-- THE RECORDS follows --

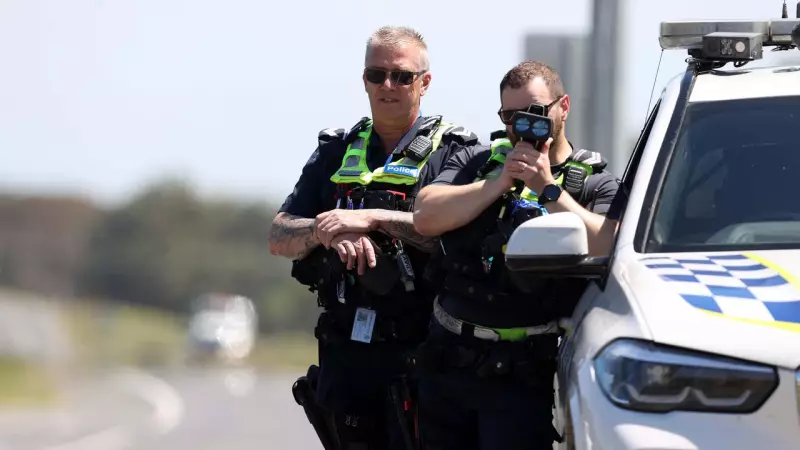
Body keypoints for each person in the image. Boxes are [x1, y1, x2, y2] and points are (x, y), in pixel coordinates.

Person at [269, 26, 480, 450]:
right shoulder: (335, 150)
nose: (388, 86)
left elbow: (450, 241)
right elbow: (278, 234)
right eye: (375, 74)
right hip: (346, 349)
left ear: (425, 82)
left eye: (402, 76)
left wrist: (372, 222)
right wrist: (323, 232)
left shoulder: (455, 153)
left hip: (425, 349)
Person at [410, 60, 625, 450]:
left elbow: (610, 243)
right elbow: (425, 215)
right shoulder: (477, 162)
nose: (519, 125)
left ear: (563, 107)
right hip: (448, 363)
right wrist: (498, 183)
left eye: (533, 113)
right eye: (509, 115)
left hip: (522, 372)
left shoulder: (593, 182)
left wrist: (548, 189)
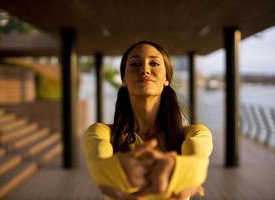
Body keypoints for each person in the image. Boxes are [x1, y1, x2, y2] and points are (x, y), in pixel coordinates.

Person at [83, 41, 213, 200]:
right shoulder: (101, 133)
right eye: (135, 64)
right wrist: (115, 168)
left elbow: (198, 160)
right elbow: (97, 162)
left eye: (154, 63)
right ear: (124, 79)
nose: (144, 70)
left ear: (167, 78)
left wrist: (176, 168)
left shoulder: (195, 133)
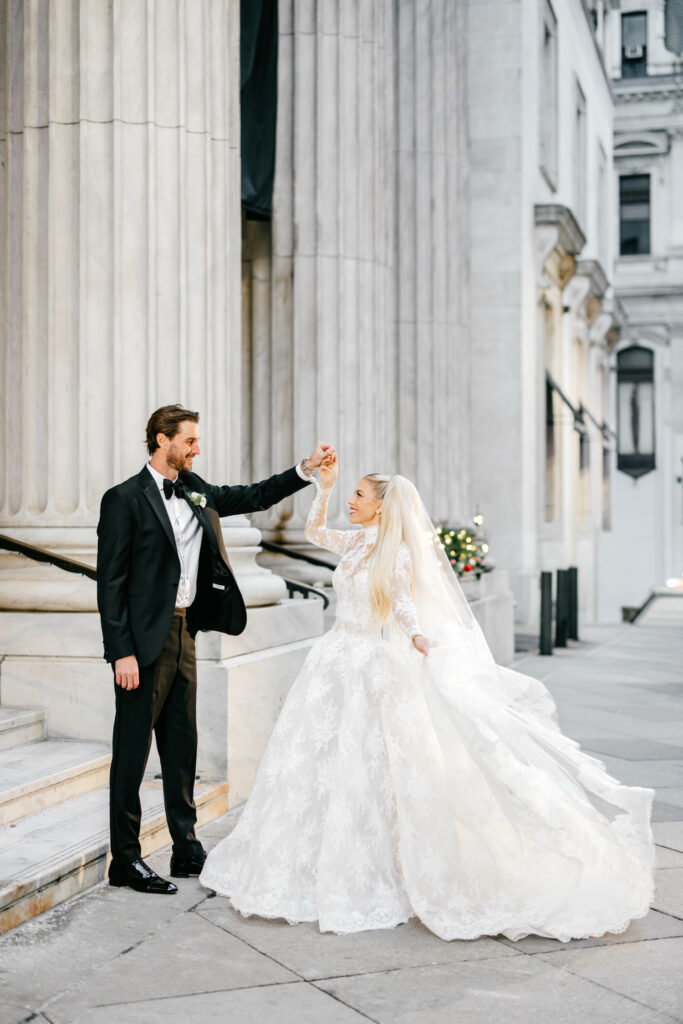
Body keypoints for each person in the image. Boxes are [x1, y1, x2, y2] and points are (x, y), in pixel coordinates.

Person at [199, 452, 656, 942]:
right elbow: (313, 532)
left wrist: (417, 637)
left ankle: (383, 863)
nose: (351, 502)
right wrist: (324, 488)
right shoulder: (352, 542)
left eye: (358, 495)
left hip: (371, 663)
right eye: (351, 494)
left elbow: (401, 604)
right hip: (333, 661)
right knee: (320, 762)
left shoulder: (393, 554)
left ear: (380, 506)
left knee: (372, 766)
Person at [96, 403, 334, 894]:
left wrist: (305, 470)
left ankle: (186, 847)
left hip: (185, 634)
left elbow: (252, 496)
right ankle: (126, 859)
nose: (196, 448)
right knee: (132, 753)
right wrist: (120, 651)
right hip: (141, 644)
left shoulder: (194, 488)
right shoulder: (123, 499)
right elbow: (111, 584)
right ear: (162, 440)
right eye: (189, 440)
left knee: (182, 747)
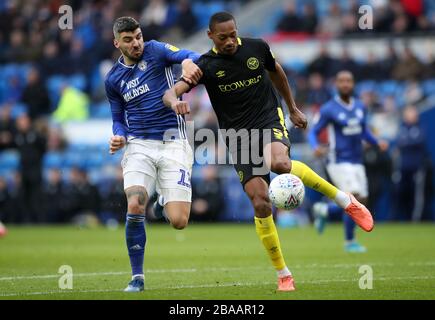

-- THE RECORDS concluded --

*WHAT THIS TASK INVOLVES:* Only the lines from the one containing "left eye: (533, 113)" through the last line of the entries above should be copied, exactly as they are and without the pictures.

*RESULT OF THIS EXERCISE:*
left eye: (533, 113)
right eye: (509, 115)
left hip: (522, 372)
left shoulder: (593, 182)
left wrist: (548, 189)
Body keypoints for each person in the image. Boxes are [x1, y1, x2, y2] and points are (x, y), in pixel coordinates.

Person at [83, 41, 213, 200]:
right shoulder: (101, 133)
right eye: (135, 64)
right wrist: (115, 168)
left elbow: (198, 160)
right elbow: (97, 162)
left eye: (154, 63)
right ear: (124, 79)
nose: (144, 70)
left ear: (167, 78)
left wrist: (176, 168)
left shoulder: (195, 133)
Body keypoints for each person in the image. Boxes are [x1, y1, x2, y2] and points are (x, y), in pixel coordinates.

Person at [199, 452, 656, 942]:
right elbow: (313, 532)
left wrist: (417, 637)
left ankle: (383, 863)
nose: (351, 502)
right wrist: (324, 488)
right shoulder: (352, 542)
left eye: (358, 495)
left hip: (371, 663)
right eye: (351, 494)
left elbow: (401, 604)
right hip: (333, 661)
right knee: (320, 762)
left shoulder: (393, 554)
left ear: (380, 506)
left knee: (372, 766)
Person at [96, 403, 334, 894]:
left wrist: (305, 470)
left ankle: (186, 847)
left hip: (185, 634)
left elbow: (252, 496)
right ankle: (126, 859)
nose: (196, 448)
right knee: (132, 753)
right wrist: (120, 651)
right hip: (141, 644)
left shoulder: (194, 488)
right shoulder: (123, 499)
right elbow: (111, 584)
right ear: (162, 440)
right eye: (189, 440)
left knee: (182, 747)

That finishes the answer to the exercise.